Judulnya boleh saja merajuk pada dongeng fantasy khas fairy tale, filmnya sendiri kental akan nuansa horor sedari pembukanya yang menampilkan sebuah pembunuhan cukup brutal meski disajikan secara off-screen, menyusul setelahnya adalah penampakan hantu yang meski tampil dengan riasan sederhana, mampu membuat saya memundurkan kursi dan sedikit berpaling dari layar. Dampak seperti demikian yang saya harapkan dari keseluruhan Cinderella-yang terjun bebas pasca setengah jam filmnya berjalan.

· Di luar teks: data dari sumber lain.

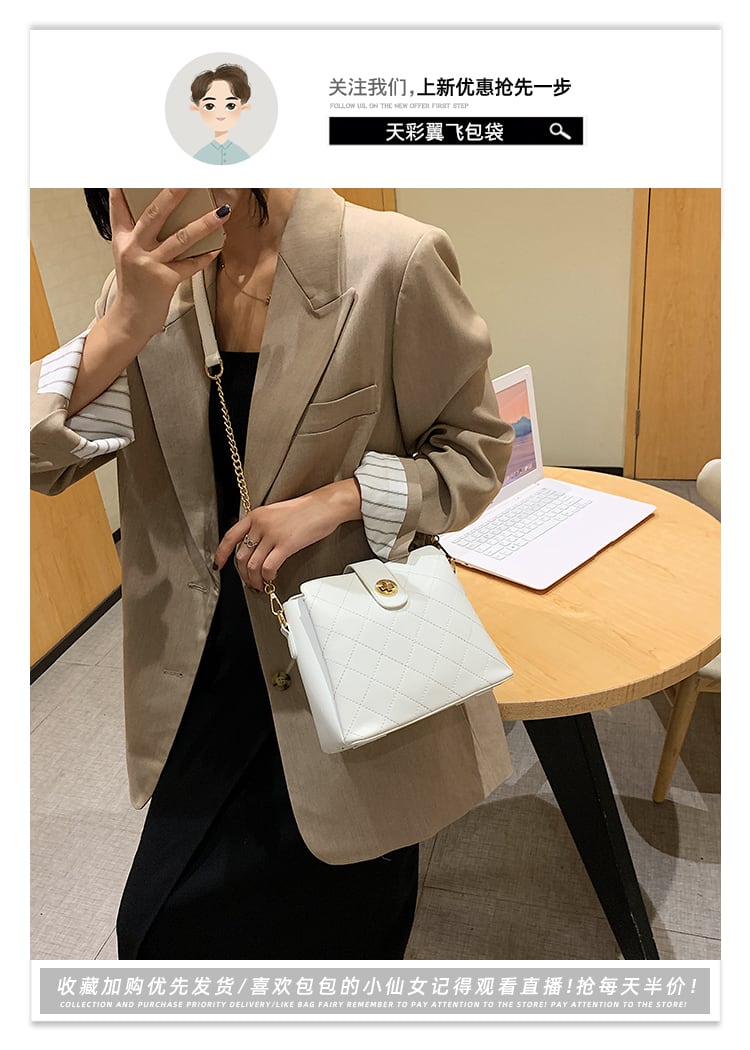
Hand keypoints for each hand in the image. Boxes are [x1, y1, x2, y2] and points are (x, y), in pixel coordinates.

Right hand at [106, 188, 231, 342]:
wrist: (131, 318)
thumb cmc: (134, 285)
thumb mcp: (127, 254)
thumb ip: (135, 232)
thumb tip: (151, 210)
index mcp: (123, 239)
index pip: (120, 206)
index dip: (126, 186)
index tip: (136, 169)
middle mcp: (134, 248)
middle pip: (154, 214)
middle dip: (173, 194)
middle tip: (189, 180)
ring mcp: (150, 264)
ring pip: (181, 238)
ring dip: (204, 224)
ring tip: (222, 212)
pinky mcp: (165, 280)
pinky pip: (191, 264)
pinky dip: (205, 256)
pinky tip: (217, 247)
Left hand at [214, 480, 361, 591]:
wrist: (324, 506)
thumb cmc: (305, 510)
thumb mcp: (276, 513)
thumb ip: (262, 527)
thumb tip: (255, 547)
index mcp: (256, 515)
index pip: (230, 537)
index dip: (221, 554)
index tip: (218, 565)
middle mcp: (260, 524)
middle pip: (241, 556)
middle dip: (243, 574)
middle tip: (250, 582)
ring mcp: (272, 534)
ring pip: (253, 565)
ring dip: (255, 580)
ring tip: (261, 584)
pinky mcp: (286, 544)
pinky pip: (268, 567)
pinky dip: (268, 577)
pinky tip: (272, 578)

Pembunuhan yang menghilangkan kepala korban terjadi di sebuah hutan yang mengharuskan polisi turun tangan dan melakukan investigasi di mana jejak pembunuhan mengarah pada Akira (Raai Laxmi) yang seketika dijadikan tersangka-meski Akira sendiri bersikukuh tak melakukannya. Dari sini timbul ketertarikan kala filmnya mengambil ranah investigasi yang menarik untuk disimak. Sayang, kadar efektivitasnya berjalan tak berlangsung lama dan digantikan dengan obrolan sekelompok anak muda nihil substansi.

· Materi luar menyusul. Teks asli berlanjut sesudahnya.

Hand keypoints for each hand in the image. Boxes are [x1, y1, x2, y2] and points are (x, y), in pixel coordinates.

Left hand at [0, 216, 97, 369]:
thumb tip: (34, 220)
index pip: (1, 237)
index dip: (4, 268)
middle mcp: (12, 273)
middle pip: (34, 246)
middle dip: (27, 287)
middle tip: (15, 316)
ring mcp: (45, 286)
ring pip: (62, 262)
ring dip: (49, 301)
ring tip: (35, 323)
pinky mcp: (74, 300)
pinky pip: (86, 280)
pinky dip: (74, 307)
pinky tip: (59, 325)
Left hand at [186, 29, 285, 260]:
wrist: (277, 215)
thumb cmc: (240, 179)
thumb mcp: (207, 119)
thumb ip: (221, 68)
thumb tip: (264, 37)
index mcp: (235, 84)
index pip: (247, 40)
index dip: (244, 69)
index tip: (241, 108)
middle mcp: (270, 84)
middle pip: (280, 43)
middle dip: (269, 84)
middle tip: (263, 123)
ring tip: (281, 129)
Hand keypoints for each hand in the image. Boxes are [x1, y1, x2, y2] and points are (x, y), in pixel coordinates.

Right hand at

Merupakan debut bagi sutradara Vinoo Venketesh yang juga turut menulis naskah, Cinderella adalah usaha ambisius mewakili kalimat "every story has a dark side" yang penerapannya sebatas tambal sulam, dipaksakan dikaitkan dengan dongeng klasik dalam wujud reinkarnasi. Seharusnya, ini bisa tampil menarik alih-alih berdiri sendiri.
Alkisah di masa lampau, mirip kisah dongeng Cinderella di mana Tulashi (juga diperankan oleh Raai Laxmi), gadis muda yang dijual oleh ayahnya yang alkoholik dan menewaskan sang ibu. Tulashi dijadikan pembantu bagi pemiliknya (Ujjayinee Roy) yang merupakan pedagang hewan liar ilegal. Mimpi Thulasi sederhana, ialah memakai gaun Cinderella yang dijual disebuah toko yang untuk membelinya mengharuskannya menabung banyak. Bisa ditebak, hadir seorang pria tampan yang jatuh hati kepadanya dan kakak tiri jahat digantikan dengan sang majikan, Ramya (Sakshi Agarwal).
Tokoh dimasa lampau hadir dengan penokohan yang berbeda (meski karakterisasi hampir sama untuk sang antagonis), yang menjadi titik balik dari segala balas dendam tragis masa lalu, tak perlu berpikir lama pun kita sudah menebak bahwa sang antagonis kelak akan menemui ajalnya. Cinderella tak banyak menerapkan modifikasi terkait urusan teror dan horor. Bahkan beberapa diantaranya tampil formulaik, semisal proses eksorsisme atau kultus pun sengaja diterapkan untuk memenuhi konklusi.
Konklusinya berpotensi tampil segila mungkin ketimbang penuh kecanggungan, yang menandakan bahwa Venketesh belum piawai merangkai urusan teror bertempo cepat. Belum sampai disitu, sebuah twist nihil build-up ditampilkan secara paksa ditengah kritisi terhadap pihak berwenang yang tunduk akan uang. Sungguh Cinderella adalah ambisi yang menyusut bak sekumpulan benang kusut.